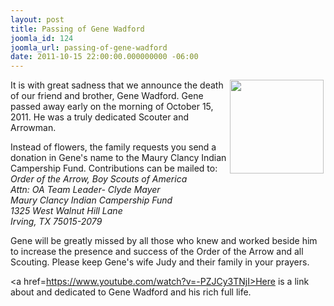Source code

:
 ```yaml
---
layout: post
title: Passing of Gene Wadford
joomla_id: 124
joomla_url: passing-of-gene-wadford
date: 2011-10-15 22:00:00.000000000 -06:00
---
```

<img src=http://www.oawest.org/images/genewadford.jpeg width=150 align=right style=padding-right:3px;padding-bottom:3px>It is with great sadness that we announce the death of our friend and brother, Gene Wadford.  Gene passed away early on the morning of October 15, 2011. He was a truly dedicated Scouter and Arrowman.<p>
Instead of flowers, the family requests you send a donation in Gene's name to the Maury Clancy Indian Campership Fund.  Contributions can be mailed to: <br><i>
Order of the Arrow, Boy Scouts of America<br> 
Attn: OA Team Leader- Clyde Mayer <br>
Maury Clancy Indian Campership Fund <br>
1325 West Walnut Hill Lane <br>
Irving, TX 75015-2079</i><p>
Gene will be greatly missed by all those who knew and worked beside him to increase the presence and success of the Order of the Arrow and all Scouting.   Please keep Gene's wife Judy and their family in your prayers.<p>
<a href=https://www.youtube.com/watch?v=-PZJCy3TNjI>Here is a link about and dedicated to Gene Wadford and his rich full life.</a>
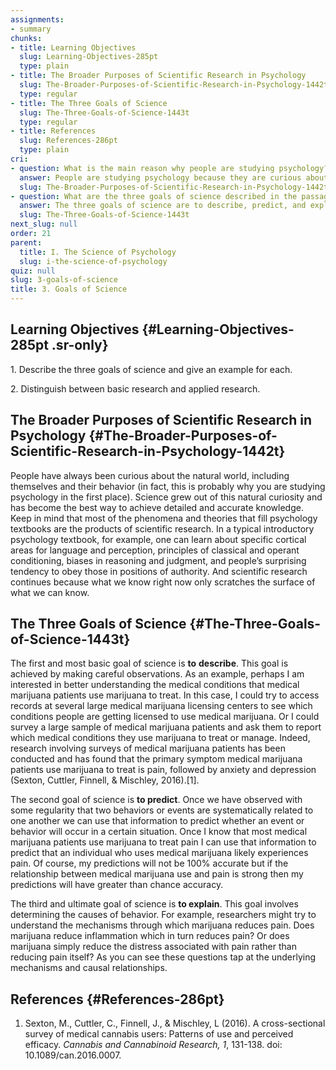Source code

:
 ```yaml
---
assignments:
- summary
chunks:
- title: Learning Objectives
  slug: Learning-Objectives-285pt
  type: plain
- title: The Broader Purposes of Scientific Research in Psychology
  slug: The-Broader-Purposes-of-Scientific-Research-in-Psychology-1442t
  type: regular
- title: The Three Goals of Science
  slug: The-Three-Goals-of-Science-1443t
  type: regular
- title: References
  slug: References-286pt
  type: plain
cri:
- question: What is the main reason why people are studying psychology?
  answer: People are studying psychology because they are curious about the natural world and human behavior.
  slug: The-Broader-Purposes-of-Scientific-Research-in-Psychology-1442t
- question: What are the three goals of science described in the passage?
  answer: The three goals of science are to describe, predict, and explain.
  slug: The-Three-Goals-of-Science-1443t
next_slug: null
order: 21
parent:
  title: I. The Science of Psychology
  slug: i-the-science-of-psychology
quiz: null
slug: 3-goals-of-science
title: 3. Goals of Science
---
```


## Learning Objectives {#Learning-Objectives-285pt .sr-only} 

<i-callout variant="info" title="Learning Objectives">

1\. Describe the three goals of science and give an example for each.

2\. Distinguish between basic research and applied research.

</i-callout>

## The Broader Purposes of Scientific Research in Psychology {#The-Broader-Purposes-of-Scientific-Research-in-Psychology-1442t} 

People have always been curious about the natural world, including themselves and their behavior (in fact, this is probably why you are studying psychology in the first place). Science grew out of this natural curiosity and has become the best way to achieve detailed and accurate knowledge. Keep in mind that most of the phenomena and theories that fill psychology textbooks are the products of scientific research. In a typical introductory psychology textbook, for example, one can learn about specific cortical areas for language and perception, principles of classical and operant conditioning, biases in reasoning and judgment, and people’s surprising tendency to obey those in positions of authority. And scientific research continues because what we know right now only scratches the surface of what we can know.

## The Three Goals of Science {#The-Three-Goals-of-Science-1443t} 

The first and most basic goal of science is **to** **describe**. This goal is achieved by making careful observations. As an example, perhaps I am interested in better understanding the medical conditions that medical marijuana patients use marijuana to treat. In this case, I could try to access records at several large medical marijuana licensing centers to see which conditions people are getting licensed to use medical marijuana. Or I could survey a large sample of medical marijuana patients and ask them to report which medical conditions they use marijuana to treat or manage. Indeed, research involving surveys of medical marijuana patients has been conducted and has found that the primary symptom medical marijuana patients use marijuana to treat is pain, followed by anxiety and depression (Sexton, Cuttler, Finnell, & Mischley, 2016).\[1\].

The second goal of science is **to predict**. Once we have observed with some regularity that two behaviors or events are systematically related to one another we can use that information to predict whether an event or behavior will occur in a certain situation. Once I know that most medical marijuana patients use marijuana to treat pain I can use that information to predict that an individual who uses medical marijuana likely experiences pain. Of course, my predictions will not be 100% accurate but if the relationship between medical marijuana use and pain is strong then my predictions will have greater than chance accuracy. 

The third and ultimate goal of science is **to explain**. This goal involves determining the causes of behavior. For example, researchers might try to understand the mechanisms through which marijuana reduces pain. Does marijuana reduce inflammation which in turn reduces pain? Or does marijuana simply reduce the distress associated with pain rather than reducing pain itself? As you can see these questions tap at the underlying mechanisms and causal relationships.

## References {#References-286pt} 

1.  Sexton, M., Cuttler, C., Finnell, J., & Mischley, L (2016). A cross-sectional survey of medical cannabis users: Patterns of use and perceived efficacy. _Cannabis and Cannabinoid Research, 1_, 131-138. doi: 10.1089/can.2016.0007.

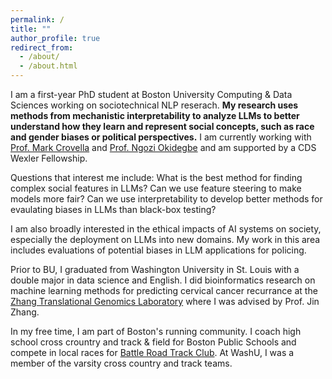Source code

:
 ```yaml
---
permalink: /
title: ""
author_profile: true
redirect_from: 
  - /about/
  - /about.html
---
```


I am a first-year PhD student at Boston University Computing & Data Sciences working on sociotechnical NLP reserach. **My research uses methods from mechanistic interpretability to analyze LLMs to better understand how they learn and represent social concepts, such as race and gender biases or political perspectives.** I am currently working with [Prof. Mark Crovella](https://www.cs.bu.edu/fac/crovella/) and [Prof. Ngozi Okidegbe](https://www.bu.edu/cds-faculty/profile/okidegbe/) and am supported by a CDS Wexler Fellowship. 

Questions that interest me include: What is the best method for finding complex social features in LLMs? Can we use feature steering to make models more fair? Can we use interpretability to develop better methods for evaulating biases in LLMs than black-box testing? 

I am also broadly interested in the ethical impacts of AI systems on society, especially the deployment on LLMs into new domains. My work in this area includes evaluations of potential biases in LLM applications for policing. 

Prior to BU, I graduated from Washington University in St. Louis with a double major in data science and English. I did bioinformatics research on machine learning methods for predicting cervical cancer recurrance at the [Zhang Translational Genomics Laboratory](https://sites.wustl.edu/jinzhang/) where I was advised by Prof. Jin Zhang. 

In my free time, I am part of Boston's running community. I coach high school cross crountry and track & field for Boston Public Schools and compete in local races for [Battle Road Track Club](https://battleroadtc.org/). At WashU, I was a member of the varsity cross country and track teams. 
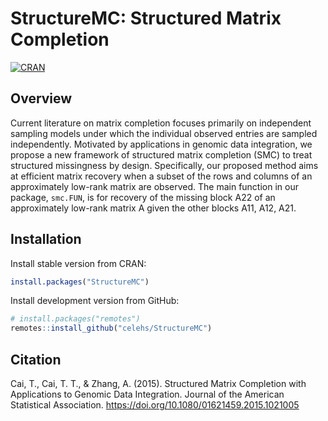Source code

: 
# StructureMC: Structured Matrix Completion

[![CRAN](https://www.r-pkg.org/badges/version/StructureMC)](https://CRAN.R-project.org/package=StructureMC)

## Overview

Current literature on matrix completion focuses primarily on independent
sampling models under which the individual observed entries are sampled
independently. Motivated by applications in genomic data integration, we
propose a new framework of structured matrix completion (SMC) to treat
structured missingness by design. Specifically, our proposed method aims
at efficient matrix recovery when a subset of the rows and columns of an
approximately low-rank matrix are observed. The main function in our
package, `smc.FUN`, is for recovery of the missing block A22 of an
approximately low-rank matrix A given the other blocks A11, A12, A21.

## Installation

Install stable version from CRAN:

``` r
install.packages("StructureMC")
```

Install development version from GitHub:

``` r
# install.packages("remotes")
remotes::install_github("celehs/StructureMC")
```

## Citation

Cai, T., Cai, T. T., & Zhang, A. (2015). Structured Matrix Completion
with Applications to Genomic Data Integration. Journal of the American
Statistical Association. <https://doi.org/10.1080/01621459.2015.1021005>
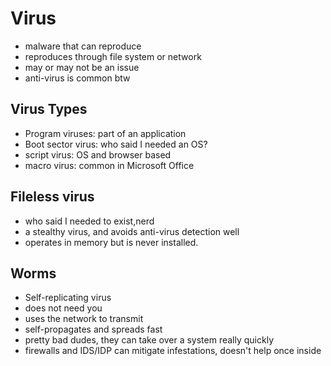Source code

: # Virus

- malware that can reproduce
- reproduces through file system or network
- may or may not be an issue
- anti-virus is common btw

## Virus Types

- Program viruses: part of an application
- Boot sector virus: who said I needed an OS?
- script virus: OS and browser based
- macro virus: common in Microsoft Office

## Fileless virus

- who said I needed to exist,nerd
- a stealthy virus, and avoids anti-virus detection well
- operates in memory but is never installed.

## Worms

- Self-replicating virus
- does not need you
- uses the network to transmit
- self-propagates and spreads fast
- pretty bad dudes, they can take over a system really quickly
- firewalls and IDS/IDP can mitigate infestations, doesn't help once inside
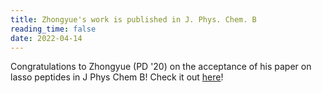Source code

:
 ```yaml
---
title: Zhongyue's work is published in J. Phys. Chem. B
reading_time: false
date: 2022-04-14
---
```


Congratulations to Zhongyue (PD '20) on the acceptance of his paper on lasso peptides in J Phys Chem B! Check it out [here](https://pubs.acs.org/doi/abs/10.1021/acs.jpcb.2c00762)!

<!--more-->
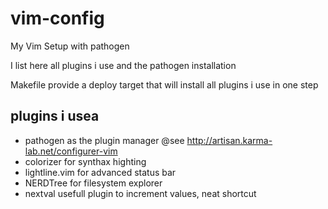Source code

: # vim-config
My Vim Setup with pathogen

I list here all plugins i use and the pathogen installation

Makefile provide a deploy target that will install all plugins i use in one 
step

## plugins i usea
  * pathogen as the plugin manager @see http://artisan.karma-lab.net/configurer-vim
  * colorizer for synthax highting 
  * lightline.vim for advanced status bar
  * NERDTree for filesystem explorer
  * nextval usefull plugin to increment values, neat shortcut

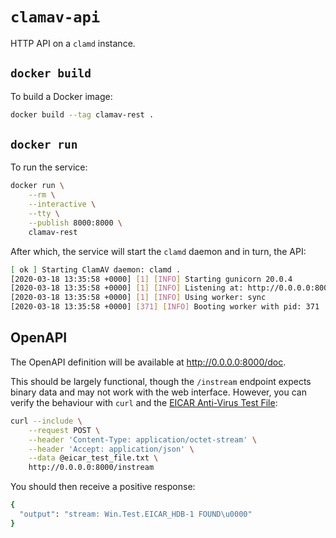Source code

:# `clamav-api`

HTTP API on a `clamd` instance.

## `docker build`

To build a Docker image:

```bash
docker build --tag clamav-rest .
```

## `docker run`

To run the service:

```bash
docker run \
    --rm \
    --interactive \
    --tty \
    --publish 8000:8000 \
    clamav-rest
```

After which, the service will start the `clamd` daemon and in turn,
the API:

```bash
[ ok ] Starting ClamAV daemon: clamd .
[2020-03-18 13:35:58 +0000] [1] [INFO] Starting gunicorn 20.0.4
[2020-03-18 13:35:58 +0000] [1] [INFO] Listening at: http://0.0.0.0:8000 (1)
[2020-03-18 13:35:58 +0000] [1] [INFO] Using worker: sync
[2020-03-18 13:35:58 +0000] [371] [INFO] Booting worker with pid: 371
```

## OpenAPI

The OpenAPI definition will be available at <http://0.0.0.0:8000/doc>.

This should be largely functional, though the `/instream` endpoint
expects binary data and may not work with the web interface. However,
you can verify the behaviour with `curl` and the
[EICAR Anti-Virus Test File](https://en.wikipedia.org/wiki/EICAR_test_file):

```bash
curl --include \
    --request POST \
    --header 'Content-Type: application/octet-stream' \
    --header 'Accept: application/json' \
    --data @eicar_test_file.txt \
    http://0.0.0.0:8000/instream
```

You should then receive a positive response:

```bash
{
  "output": "stream: Win.Test.EICAR_HDB-1 FOUND\u0000"
}
```
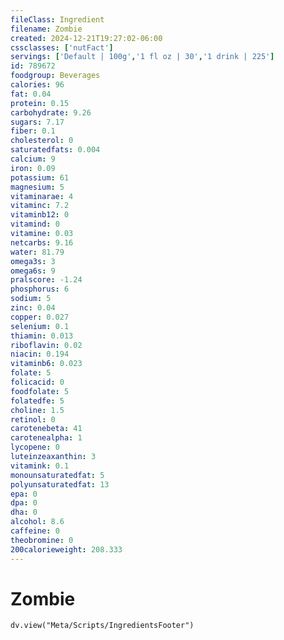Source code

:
 ```yaml
---
fileClass: Ingredient
filename: Zombie
created: 2024-12-21T19:27:02-06:00
cssclasses: ['nutFact']
servings: ['Default | 100g','1 fl oz | 30','1 drink | 225']
id: 789672
foodgroup: Beverages
calories: 96
fat: 0.04
protein: 0.15
carbohydrate: 9.26
sugars: 7.17
fiber: 0.1
cholesterol: 0
saturatedfats: 0.004
calcium: 9
iron: 0.09
potassium: 61
magnesium: 5
vitaminarae: 4
vitaminc: 7.2
vitaminb12: 0
vitamind: 0
vitamine: 0.03
netcarbs: 9.16
water: 81.79
omega3s: 3
omega6s: 9
pralscore: -1.24
phosphorus: 6
sodium: 5
zinc: 0.04
copper: 0.027
selenium: 0.1
thiamin: 0.013
riboflavin: 0.02
niacin: 0.194
vitaminb6: 0.023
folate: 5
folicacid: 0
foodfolate: 5
folatedfe: 5
choline: 1.5
retinol: 0
carotenebeta: 41
carotenealpha: 1
lycopene: 0
luteinzeaxanthin: 3
vitamink: 0.1
monounsaturatedfat: 5
polyunsaturatedfat: 13
epa: 0
dpa: 0
dha: 0
alcohol: 8.6
caffeine: 0
theobromine: 0
200calorieweight: 208.333
---
```


# Zombie

```dataviewjs
dv.view("Meta/Scripts/IngredientsFooter")
```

________________________________________

Above are the records; restate exactly the lines from the one containing "# StructureMC: Structured Matrix Completion" through the one containing "- pretty bad", keeping pictures out.

# StructureMC: Structured Matrix Completion

[![CRAN](https://www.r-pkg.org/badges/version/StructureMC)](https://CRAN.R-project.org/package=StructureMC)

## Overview

Current literature on matrix completion focuses primarily on independent
sampling models under which the individual observed entries are sampled
independently. Motivated by applications in genomic data integration, we
propose a new framework of structured matrix completion (SMC) to treat
structured missingness by design. Specifically, our proposed method aims
at efficient matrix recovery when a subset of the rows and columns of an
approximately low-rank matrix are observed. The main function in our
package, `smc.FUN`, is for recovery of the missing block A22 of an
approximately low-rank matrix A given the other blocks A11, A12, A21.

## Installation

Install stable version from CRAN:

``` r
install.packages("StructureMC")
```

Install development version from GitHub:

``` r
# install.packages("remotes")
remotes::install_github("celehs/StructureMC")
```

## Citation

Cai, T., Cai, T. T., & Zhang, A. (2015). Structured Matrix Completion
with Applications to Genomic Data Integration. Journal of the American
Statistical Association. <https://doi.org/10.1080/01621459.2015.1021005>
Source code

: # Virus

- malware that can reproduce
- reproduces through file system or network
- may or may not be an issue
- anti-virus is common btw

## Virus Types

- Program viruses: part of an application
- Boot sector virus: who said I needed an OS?
- script virus: OS and browser based
- macro virus: common in Microsoft Office

## Fileless virus

- who said I needed to exist,nerd
- a stealthy virus, and avoids anti-virus detection well
- operates in memory but is never installed.

## Worms

- Self-replicating virus
- does not need you
- uses the network to transmit
- self-propagates and spreads fast
- pretty bad dudes, they can take over a system really quickly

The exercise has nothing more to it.